People’s expectations about their health can influence their behaviour and determine their future health, so it’s important that we understand people’s expectations and any ways in which they diverge from reality. This paper considers the effect of a health shock on people’s expectations about how long they will live. The authors focus on survival probability, measured objectively (i.e. what actually happens to these patients) and subjectively (i.e. what the patients expect), and the extent to which the latter corresponds to the former. The arguments presented are couched within the concept of hedonic adaptation. So the question is – if post-shock expectations return to pre-shock expectations after a period of time – whether this is because people are recovering from the disease or because they are moving their reference point. Data are drawn from the Health and Retirement Study. Subjective survival probability is scaled to whether individuals expect to survive for 2 years. Cancer, stroke, and myocardial infarction are the health shocks used. The analysis uses some lagged regression models, separate for each of the three diagnoses, with objective and subjective survival probability as the dependent variable. There’s a bit of a jumble of things going on in this paper, with discussions of adaptation, survival, self-assessed health, optimism, and health behaviours. So it’s a bit difficult to see the wood for the trees. But the authors find the effect they’re looking for. Objective survival probability is negatively affected by a health shock, as is subjective survival probability. But then subjective survival starts to return to pre-shock trends whereas objective survival does not. The authors use this finding to suggest that there is adaptation. I’m not sure about this interpretation. To me it seems as if subjective life expectancy is only weakly responsive to changes in objective life expectancy. The findings seem to have more to do with how people process information about their probability of survival than with how they adapt to a situation. So while this is an interesting study about how people process changes in survival probability, I’m not sure what it has to do with adaptation.

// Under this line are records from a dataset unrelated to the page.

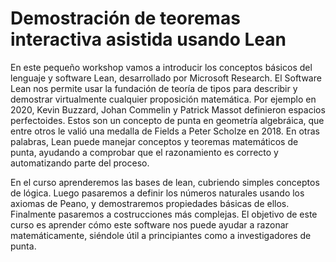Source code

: # Demostración de teoremas interactiva asistida usando Lean

En este pequeño workshop vamos a introducir los conceptos básicos del lenguaje y software Lean, desarrollado por Microsoft Research.
El Software Lean nos permite usar la fundación de teoría de tipos para describir y demostrar virtualmente cualquier proposición matemática.
Por ejemplo en 2020, Kevin Buzzard, Johan Commelin y Patrick Massot definieron espacios perfectoides.
Estos son un concepto de punta en geometría algebráica, que entre otros le valió una medalla de Fields a Peter Scholze en 2018.
En otras palabras, Lean puede manejar conceptos y teoremas matemáticos de punta, ayudando a comprobar que el razonamiento es correcto y automatizando parte del proceso.

En el curso aprenderemos las bases de lean, cubriendo simples conceptos de lógica.
Luego pasaremos a definir los números naturales usando los axiomas de Peano, y demostraremos propiedades básicas de ellos.
Finalmente pasaremos a costrucciones más complejas.
El objetivo de este curso es aprender cómo este software nos puede ayudar a razonar matemáticamente, siéndole útil a principiantes como a investigadores de punta.
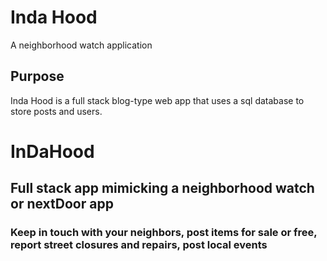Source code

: # Inda Hood

A neighborhood watch application

## Purpose

Inda Hood is a full stack blog-type web app that uses a sql database to store posts and users.

# InDaHood

## Full stack app mimicking a neighborhood watch or nextDoor app

### Keep in touch with your neighbors, post items for sale or free, report street closures and repairs, post local events

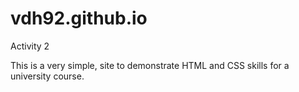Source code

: # vdh92.github.io
Activity 2

This is a very simple, site to demonstrate HTML and CSS skills for a university course.
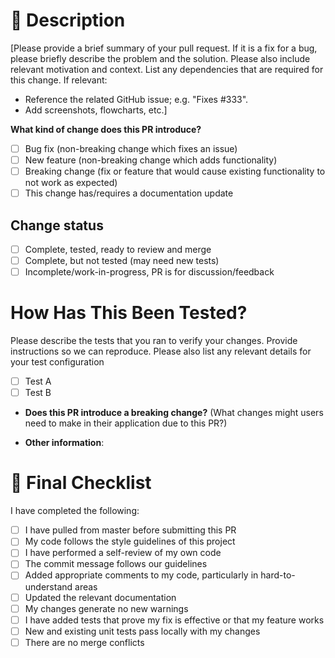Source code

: # 📝 Description

[Please provide a brief summary of your pull request. If it is a fix for a bug, please briefly describe the problem and the solution. Please also include relevant motivation and context. List any dependencies that are required for this change.
If relevant:
- Reference the related GitHub issue; e.g. "Fixes #333".
- Add screenshots, flowcharts, etc.]


**What kind of change does this PR introduce?**  
- [ ] Bug fix (non-breaking change which fixes an issue)
- [ ] New feature (non-breaking change which adds functionality)
- [ ] Breaking change (fix or feature that would cause existing functionality to not work as expected)
- [ ] This change has/requires a documentation update

## Change status
- [ ] Complete, tested, ready to review and merge
- [ ] Complete, but not tested (may need new tests)
- [ ] Incomplete/work-in-progress, PR is for discussion/feedback

# How Has This Been Tested?

Please describe the tests that you ran to verify your changes. Provide instructions so we can reproduce. Please also list any relevant details for your test configuration
- [ ] Test A
- [ ] Test B

* **Does this PR introduce a breaking change?** (What changes might users need to make in their application due to this PR?)

 
* **Other information**:



# 📣 Final Checklist
I have completed the following:

- [ ] I have pulled from master before submitting this PR
- [ ] My code follows the style guidelines of this project
- [ ] I have performed a self-review of my own code
- [ ] The commit message follows our guidelines
- [ ] Added appropriate comments to my code, particularly in hard-to-understand areas
- [ ] Updated the relevant documentation
- [ ] My changes generate no new warnings
- [ ] I have added tests that prove my fix is effective or that my feature works
- [ ] New and existing unit tests pass locally with my changes
- [ ] There are no merge conflicts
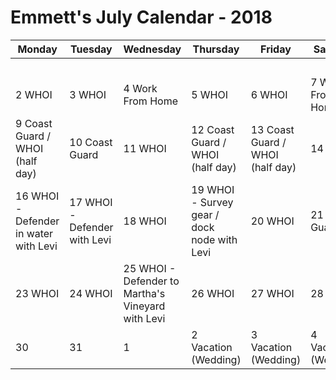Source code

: # Emmett's July Calendar - 2018

|Monday|Tuesday|Wednesday|Thursday|Friday|Saturday|Sunday|
|---|---|---|---|---|---|---|
|   |   |   |   |   |   |1   |
|2  WHOI   |3 WHOI  |4 Work From Home  |5  WHOI|6 WHOI   |7 Work From Home  |8 Work From Home (half day)   |
|9 Coast Guard / WHOI (half day)   |10  Coast Guard |11 WHOI  |12 Coast Guard / WHOI (half day) |13 Coast Guard / WHOI (half day)|14   |15 Onesquethaw Cave  |
|16 WHOI - Defender in water with Levi|17 WHOI - Defender with Levi  |18 WHOI  |19  WHOI - Survey gear / dock node with Levi  |20  WHOI |21 Coast Guard  |22   |
|23  WHOI |24 WHOI  |25  WHOI - Defender to Martha's Vineyard with Levi   |26 WHOI   |27 WHOI   |28   |29   |
|30   |31  | 1  | 2 Vacation (Wedding)   |3 Vacation (Wedding)   | 4 Vacation (Wedding)   |   |


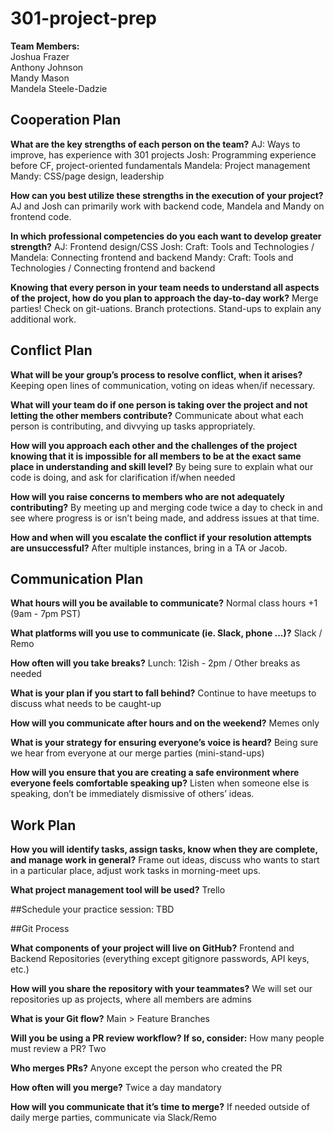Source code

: # 301-project-prep

**Team Members:**      
Joshua Frazer   
Anthony Johnson   
Mandy Mason   
Mandela Steele-Dadzie

## Cooperation Plan

**What are the key strengths of each person on the team?**
AJ: Ways to improve, has experience with 301 projects
Josh: Programming experience before CF, project-oriented fundamentals
Mandela: Project management
Mandy: CSS/page design, leadership

**How can you best utilize these strengths in the execution of your project?**
AJ and Josh can primarily work with backend code, Mandela and Mandy on frontend code. 

**In which professional competencies do you each want to develop greater strength?**
AJ: Frontend design/CSS 
Josh: Craft: Tools and Technologies / 
Mandela: Connecting frontend and backend
Mandy: Craft: Tools and Technologies / Connecting frontend and backend

**Knowing that every person in your team needs to understand all aspects of the project, how do you plan to approach the day-to-day work?**
Merge parties! Check on git-uations. Branch protections. Stand-ups to explain any additional work.

## Conflict Plan

**What will be your group’s process to resolve conflict, when it arises?**
Keeping open lines of communication, voting on ideas when/if necessary.

**What will your team do if one person is taking over the project and not letting the other members contribute?**
Communicate about what each person is contributing, and divvying up tasks appropriately.

**How will you approach each other and the challenges of the project knowing that it is impossible for all members to be at the exact same place in understanding and skill level?**
By being sure to explain what our code is doing, and ask for clarification if/when needed

**How will you raise concerns to members who are not adequately contributing?**
By meeting up and merging code twice a day to check in and see where progress is or isn’t being made, and address issues at that time. 

**How and when will you escalate the conflict if your resolution attempts are unsuccessful?**
After multiple instances, bring in a TA or Jacob.

## Communication Plan

**What hours will you be available to communicate?**
Normal class hours +1 (9am - 7pm PST)

**What platforms will you use to communicate (ie. Slack, phone …)?**
Slack / Remo

**How often will you take breaks?**
Lunch: 12ish - 2pm / Other breaks as needed

**What is your plan if you start to fall behind?**
Continue to have meetups to discuss what needs to be caught-up

**How will you communicate after hours and on the weekend?**
Memes only

**What is your strategy for ensuring everyone’s voice is heard?**
Being sure we hear from everyone at our merge parties (mini-stand-ups)

**How will you ensure that you are creating a safe environment where everyone feels comfortable speaking up?**
Listen when someone else is speaking, don’t be immediately dismissive of others’ ideas.

## Work Plan

**How you will identify tasks, assign tasks, know when they are complete, and manage work in general?**
Frame out ideas, discuss who wants to start in a particular place, adjust work tasks in morning-meet ups.

**What project management tool will be used?**
Trello

##Schedule your practice session:
TBD

##Git Process

**What components of your project will live on GitHub?**
Frontend and Backend Repositories (everything except gitignore passwords, API keys, etc.)

**How will you share the repository with your teammates?**
We will set our repositories up as projects, where all members are admins

**What is your Git flow?**
Main > Feature Branches

**Will you be using a PR review workflow? If so, consider:**
How many people must review a PR?
Two

**Who merges PRs?**
Anyone except the person who created the PR

**How often will you merge?**
Twice a day mandatory

**How will you communicate that it’s time to merge?**
If needed outside of daily merge parties, communicate via Slack/Remo
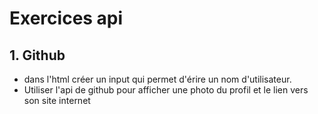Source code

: # Exercices api

## 1. Github

- dans l'html créer un input qui permet d'érire un nom d'utilisateur.
- Utiliser l'api de github pour afficher une photo du profil et le lien vers son site internet

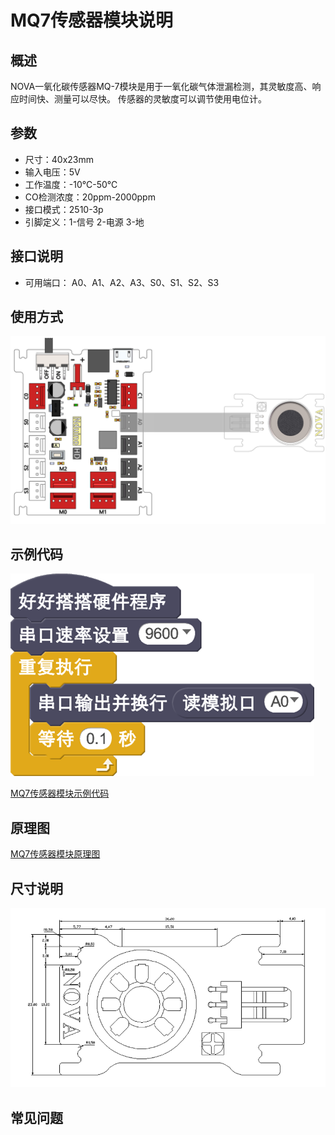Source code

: # MQ7传感器模块说明

## 概述
NOVA一氧化碳传感器MQ-7模块是用于一氧化碳气体泄漏检测，其灵敏度高、响应时间快、测量可以尽快。 传感器的灵敏度可以调节使用电位计。

## 参数
- 尺寸：40x23mm
- 输入电压：5V
- 工作温度：-10℃-50℃
- CO检测浓度：20ppm-2000ppm
- 接口模式：2510-3p
- 引脚定义：1-信号 2-电源 3-地

## 接口说明
- 可用端口： A0、A1、A2、A3、S0、S1、S2、S3

## 使用方式
![](./images/13.png)

## 示例代码
![](./images/14.png)

[MQ7传感器模块示例代码](http://www.haohaodada.com/show.php?id=947448)

## 原理图
[MQ7传感器模块原理图](https://github.com/Haohaodada-official/haohaodada-docs/blob/master/%E5%8E%9F%E7%90%86%E5%9B%BE/MQ%E4%BC%A0%E6%84%9F%E5%99%A8%E5%BA%95%E5%BA%A7.pdf)
## 尺寸说明
![](./images/86.png)

## 常见问题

3L, 5L, what the L? A NICE conundrum. PharmacoEconomics [PubMed] Published 26th February 2018

In my last round-up, I said I was going to write a follow-up blog post to an editorial on the EQ-5D-5L. I didn’t get round to it, but that’s probably best as there has since been a flurry of other editorials and commentaries on the subject. Here’s one of them. This commentary considers the perspective of NICE in deciding whether to support the use of the EQ-5D-5L and its English value set. The authors point out the differences between the 3L and 5L, namely the descriptive systems and the value sets. Examples of the 5L descriptive system’s advantages are provided: a reduced ceiling effect, reduced clustering, better discriminative ability, and the benefits of doing away with the ‘confined to bed’ level of the mobility domain. Great! On to the value set. There are lots of differences here, with 3 main causes: the data, the preference elicitation methods, and the modelling methods. We can’t immediately determine whether these differences are improvements or not. The authors stress the point that any differences observed will be in large part due to quirks in the original 3L value set rather than in the 5L value set. Nevertheless, the commentary is broadly supportive of a cautionary approach to 5L adoption. I’m not. Time for that follow-up blog post.